Waylon Jennings
Nashville Rebel (RCA / Columbia Legacy)
Reviewed by Dan Oko, Fri., Oct. 20, 2006
Waylon Jennings
Nashville Rebel (RCA/Columbia Legacy)
There are those who will never get enough of the Outlaw Country served up by Littlefield's Waylon Jennings, who, along with Lone Star homeboys Willie Nelson and Billy Joe Shaver, more or less created the genre. The 4-CD, Texas-sized Nashville Rebel will have these fans beside themselves with pleasure. Rebel starts off sweetly, with the Buddy Holly-produced "Jole Blon" and charts the highs and lows of Jennings' long and fruitful career, from his studio sides with Chet Atkins to his collaboration with Shaver and the Southern comforts of the theme from Dukes of Hazard.
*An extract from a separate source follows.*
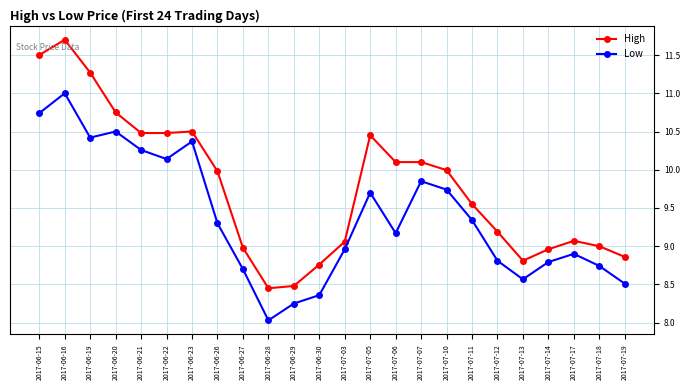

What is the difference between the maximum and second lowest values in the High series?

3.2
According to the worthy liner notes by music historian Rich Kienzle, Jennings preferred to be called Waymore, and Waymore fought Atkins tooth and nail when it came to the smooth delivery the RCA producer wanted the young baritone to adopt. (Strangely, the title track by Harlan Howard epitomizes this much-derided Nashville sound.) Even so, Jennings remains a mercurial talent. The first disc follows his career through 1969 and includes Gordon Lightfoot's "(That's What You Get) for Lovin' Me" and the hippy-dip "Love of the Common People." It doesn't take much to figure out the reasons Jennings wanted to get out of Nashville, Tenn., even if ultimately all of his hit recordings were made there. The tracks reach a full gallop on disc two, which features perennial favorites "Ladies Love Outlaws," "Lonesome, On'ry and Mean," and the Shaver-penned "Honky Tonk Heroes." The winners keep on coming on the third CD with "Good Hearted Woman," "Luckenbach, Texas," and a ripping cover of Neil Young's "Are You Ready for the Country." By the last disc and Waymore's final decade, Rebel starts feeling a bit padded. It may sound sacrilegious, but hearing Waylon & Willie cover the Eagles' "Take It to the Limit," it's simply impossible to conclude Hank would have done it this way.